Go version

go1.20.8

Output of go env in your module/workspace:

GO111MODULE="on"
GOARCH="arm64"
GOBIN=""
GOCACHE="/Library/Caches/go-build"
GOENV="/Library/Application Support/go/env"
GOEXE=""
GOEXPERIMENT=""
GOFLAGS=""
GOHOSTARCH="arm64"
GOHOSTOS="darwin"
GOINSECURE=""
GOMODCACHE="/go/pkg/mod"
GOOS="darwin"
GOPATH="/go"
GOPROXY="https://goproxy.cn,direct"
GOROOT="/go/go1.20.8"
GOSUMDB="off"
GOTMPDIR=""
GOTOOLDIR="/go/go1.20.8/pkg/tool/darwin_arm64"
GOVCS=""
GOVERSION="go1.20.8"
GCCGO="gccgo"
AR="ar"
CC="clang"
CXX="clang++"
CGO_ENABLED="1"
GOWORK=""
CGO_CFLAGS="-O2 -g"
CGO_CPPFLAGS=""
CGO_CXXFLAGS="-O2 -g"
CGO_FFLAGS="-O2 -g"
CGO_LDFLAGS="-O2 -g"
PKG_CONFIG="pkg-config"

What did you do?

There is a bug in the time library when adding or subtracting months. When the time is 15:00:00 on July 31, 2025 and 15:00:00 on August 31, 2025, the output is July and October when t. AddDate (0, -1,0) and t. AddDate (0, 1,0) are executed respectively

What did you see happen?

package main

import ( "fmt" "time" )

func main() { t, _ := time.ParseInLocation("2006-01-02 15:04:05", "2025-07-31 15:00:00", time.Local) fmt.Println(t.AddDate(0, -1, 0).String()) // 2025-07-01 15:00:00 +0800 t, _ = time.ParseInLocation("2006-01-02 15:04:05", "2025-08-31 15:00:00", time.Local) fmt.Println(t.AddDate(0, 1, 0).String()) // 2025-10-01 15:00:00 +0800 }

What did you expect to see?

2025-06-30 15:00:00 +0800 and 2025-09-30 15:00:00 +0800

Comment From: gabyhelp

Related Issues

(Emoji vote if this was helpful or unhelpful; more detailed feedback welcome in this discussion.)

Comment From: adonovan

The problem is that AddDate(+/- 1 month) simply increments/decrements the month column then normalizes, so:

  • 31 Jul - 1 month = "31 Jun" = 1 Jul
  • 31 Aug + 1 month = "31 Sep" = 1 Oct

Months are not of the same length, so there will always be an edge case trying to map from the last day to "the same day" of the next or previous month. This is a dup of several previous issues, as enumerated by gabyhelp (e.g. https://github.com/golang/go/issues/31145). We cannot change the behavior of AddDate at this point, even if we wanted to (though the previous issues suggest we do not). But this is a recurring source of surprise that should be better documented, and if there is one clear alternative algorithm that many users expect, we should provide it and refer to it.

Comment From: ALTree

It seems to be documented?

AddDate normalizes its result in the same way that Date does, so, for example, adding one month to October 31 yields December 1, the normalized form for November 31.

Comment From: adonovan

It is documented, yet users are perennially confused enough to report issues. Perhaps it should provide more advice on how to safely work with month strides.

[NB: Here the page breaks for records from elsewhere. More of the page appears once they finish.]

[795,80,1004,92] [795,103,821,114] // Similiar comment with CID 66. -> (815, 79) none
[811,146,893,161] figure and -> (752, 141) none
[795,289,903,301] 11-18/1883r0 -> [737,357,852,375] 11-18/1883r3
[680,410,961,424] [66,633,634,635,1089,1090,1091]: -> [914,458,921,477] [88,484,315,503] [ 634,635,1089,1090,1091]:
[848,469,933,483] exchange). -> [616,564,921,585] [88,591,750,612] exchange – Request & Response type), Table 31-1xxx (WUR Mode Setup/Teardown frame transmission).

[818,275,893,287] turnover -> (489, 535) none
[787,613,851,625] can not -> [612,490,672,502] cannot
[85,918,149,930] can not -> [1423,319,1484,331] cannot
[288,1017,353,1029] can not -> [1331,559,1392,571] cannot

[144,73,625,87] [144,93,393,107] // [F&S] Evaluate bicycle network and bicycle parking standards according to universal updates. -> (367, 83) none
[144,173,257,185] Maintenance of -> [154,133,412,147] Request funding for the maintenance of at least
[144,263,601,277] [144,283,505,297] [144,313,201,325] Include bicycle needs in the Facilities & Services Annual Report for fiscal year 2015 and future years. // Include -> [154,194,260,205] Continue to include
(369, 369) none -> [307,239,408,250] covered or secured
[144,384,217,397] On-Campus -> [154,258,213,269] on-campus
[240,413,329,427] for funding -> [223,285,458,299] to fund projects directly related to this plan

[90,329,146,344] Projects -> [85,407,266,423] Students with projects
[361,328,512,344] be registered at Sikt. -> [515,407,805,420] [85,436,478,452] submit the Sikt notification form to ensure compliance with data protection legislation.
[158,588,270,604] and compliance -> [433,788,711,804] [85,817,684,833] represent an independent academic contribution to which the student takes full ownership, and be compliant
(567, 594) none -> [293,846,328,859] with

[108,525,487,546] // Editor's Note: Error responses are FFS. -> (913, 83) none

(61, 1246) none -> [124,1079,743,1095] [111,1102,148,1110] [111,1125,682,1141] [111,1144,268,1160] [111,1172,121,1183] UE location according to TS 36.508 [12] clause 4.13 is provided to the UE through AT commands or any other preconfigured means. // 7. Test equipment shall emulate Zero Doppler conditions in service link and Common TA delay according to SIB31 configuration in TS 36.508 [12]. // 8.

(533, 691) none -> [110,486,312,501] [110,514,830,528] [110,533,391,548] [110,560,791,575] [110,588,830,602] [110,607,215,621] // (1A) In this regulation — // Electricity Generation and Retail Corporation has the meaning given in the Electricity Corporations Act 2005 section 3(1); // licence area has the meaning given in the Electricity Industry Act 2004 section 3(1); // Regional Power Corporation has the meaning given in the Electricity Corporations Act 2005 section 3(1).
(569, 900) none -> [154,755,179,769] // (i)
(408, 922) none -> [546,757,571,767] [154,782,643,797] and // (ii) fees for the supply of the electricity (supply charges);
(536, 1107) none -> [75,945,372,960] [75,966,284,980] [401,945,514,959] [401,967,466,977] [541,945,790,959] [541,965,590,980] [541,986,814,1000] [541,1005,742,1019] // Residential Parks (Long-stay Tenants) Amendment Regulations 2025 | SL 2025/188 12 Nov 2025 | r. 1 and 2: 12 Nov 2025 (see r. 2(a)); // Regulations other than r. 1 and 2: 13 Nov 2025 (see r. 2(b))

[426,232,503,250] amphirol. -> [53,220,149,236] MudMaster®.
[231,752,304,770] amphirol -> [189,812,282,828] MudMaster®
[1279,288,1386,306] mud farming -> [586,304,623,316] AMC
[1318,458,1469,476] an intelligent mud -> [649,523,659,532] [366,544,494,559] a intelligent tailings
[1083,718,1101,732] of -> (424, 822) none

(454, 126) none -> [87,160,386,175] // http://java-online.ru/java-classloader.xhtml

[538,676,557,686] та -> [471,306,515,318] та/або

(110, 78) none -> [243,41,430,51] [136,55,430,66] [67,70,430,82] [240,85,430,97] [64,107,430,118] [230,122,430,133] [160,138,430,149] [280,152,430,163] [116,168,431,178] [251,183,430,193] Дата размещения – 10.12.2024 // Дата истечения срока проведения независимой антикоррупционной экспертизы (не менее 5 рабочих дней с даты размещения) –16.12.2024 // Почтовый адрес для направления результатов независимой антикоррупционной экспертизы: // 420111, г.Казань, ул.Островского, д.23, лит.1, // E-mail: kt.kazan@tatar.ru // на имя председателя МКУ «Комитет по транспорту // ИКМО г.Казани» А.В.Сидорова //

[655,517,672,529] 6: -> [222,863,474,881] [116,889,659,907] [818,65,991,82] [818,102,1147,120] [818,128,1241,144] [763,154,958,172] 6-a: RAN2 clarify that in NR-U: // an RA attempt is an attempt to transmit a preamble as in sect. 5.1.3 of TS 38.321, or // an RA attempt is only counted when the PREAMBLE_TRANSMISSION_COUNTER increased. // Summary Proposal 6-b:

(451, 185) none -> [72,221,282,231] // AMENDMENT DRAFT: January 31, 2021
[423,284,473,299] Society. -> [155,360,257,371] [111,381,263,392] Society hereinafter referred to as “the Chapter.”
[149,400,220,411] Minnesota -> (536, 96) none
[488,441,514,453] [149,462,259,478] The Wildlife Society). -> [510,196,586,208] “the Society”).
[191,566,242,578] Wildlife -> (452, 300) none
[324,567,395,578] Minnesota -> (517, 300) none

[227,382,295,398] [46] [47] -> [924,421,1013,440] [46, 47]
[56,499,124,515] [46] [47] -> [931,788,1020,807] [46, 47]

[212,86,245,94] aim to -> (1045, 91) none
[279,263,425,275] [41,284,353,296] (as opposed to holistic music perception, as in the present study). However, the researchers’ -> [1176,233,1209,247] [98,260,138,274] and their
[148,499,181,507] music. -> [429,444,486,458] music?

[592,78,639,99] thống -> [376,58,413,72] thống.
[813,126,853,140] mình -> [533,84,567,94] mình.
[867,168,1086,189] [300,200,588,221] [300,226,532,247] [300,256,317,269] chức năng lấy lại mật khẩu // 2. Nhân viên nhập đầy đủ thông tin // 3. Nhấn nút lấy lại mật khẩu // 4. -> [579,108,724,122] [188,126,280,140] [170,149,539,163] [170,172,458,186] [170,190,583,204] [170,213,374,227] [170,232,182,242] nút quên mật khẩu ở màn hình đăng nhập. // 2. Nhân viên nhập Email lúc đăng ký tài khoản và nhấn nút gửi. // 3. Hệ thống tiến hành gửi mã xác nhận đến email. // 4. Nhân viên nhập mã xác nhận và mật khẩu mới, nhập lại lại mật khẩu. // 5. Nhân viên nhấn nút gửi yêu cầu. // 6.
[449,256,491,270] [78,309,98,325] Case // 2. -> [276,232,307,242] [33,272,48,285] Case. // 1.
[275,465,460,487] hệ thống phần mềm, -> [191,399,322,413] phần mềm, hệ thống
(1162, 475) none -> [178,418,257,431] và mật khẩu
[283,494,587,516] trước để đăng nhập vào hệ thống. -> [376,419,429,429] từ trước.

Comment From: ianlancetaylor

The existing documentation seems very clear to me. It explicitly says

AddDate normalizes its result in the same way that Date does, so, for example, adding one month to October 31 yields December 1, the normalized form for November 31.

which is the exact case that the original poster is misunderstanding. Is there really anything we can do to make this more clear?

Comment From: seankhliao

I think this is more of a case where we provided an API which we shouldn't have, and users don't read the docs before trying to use something.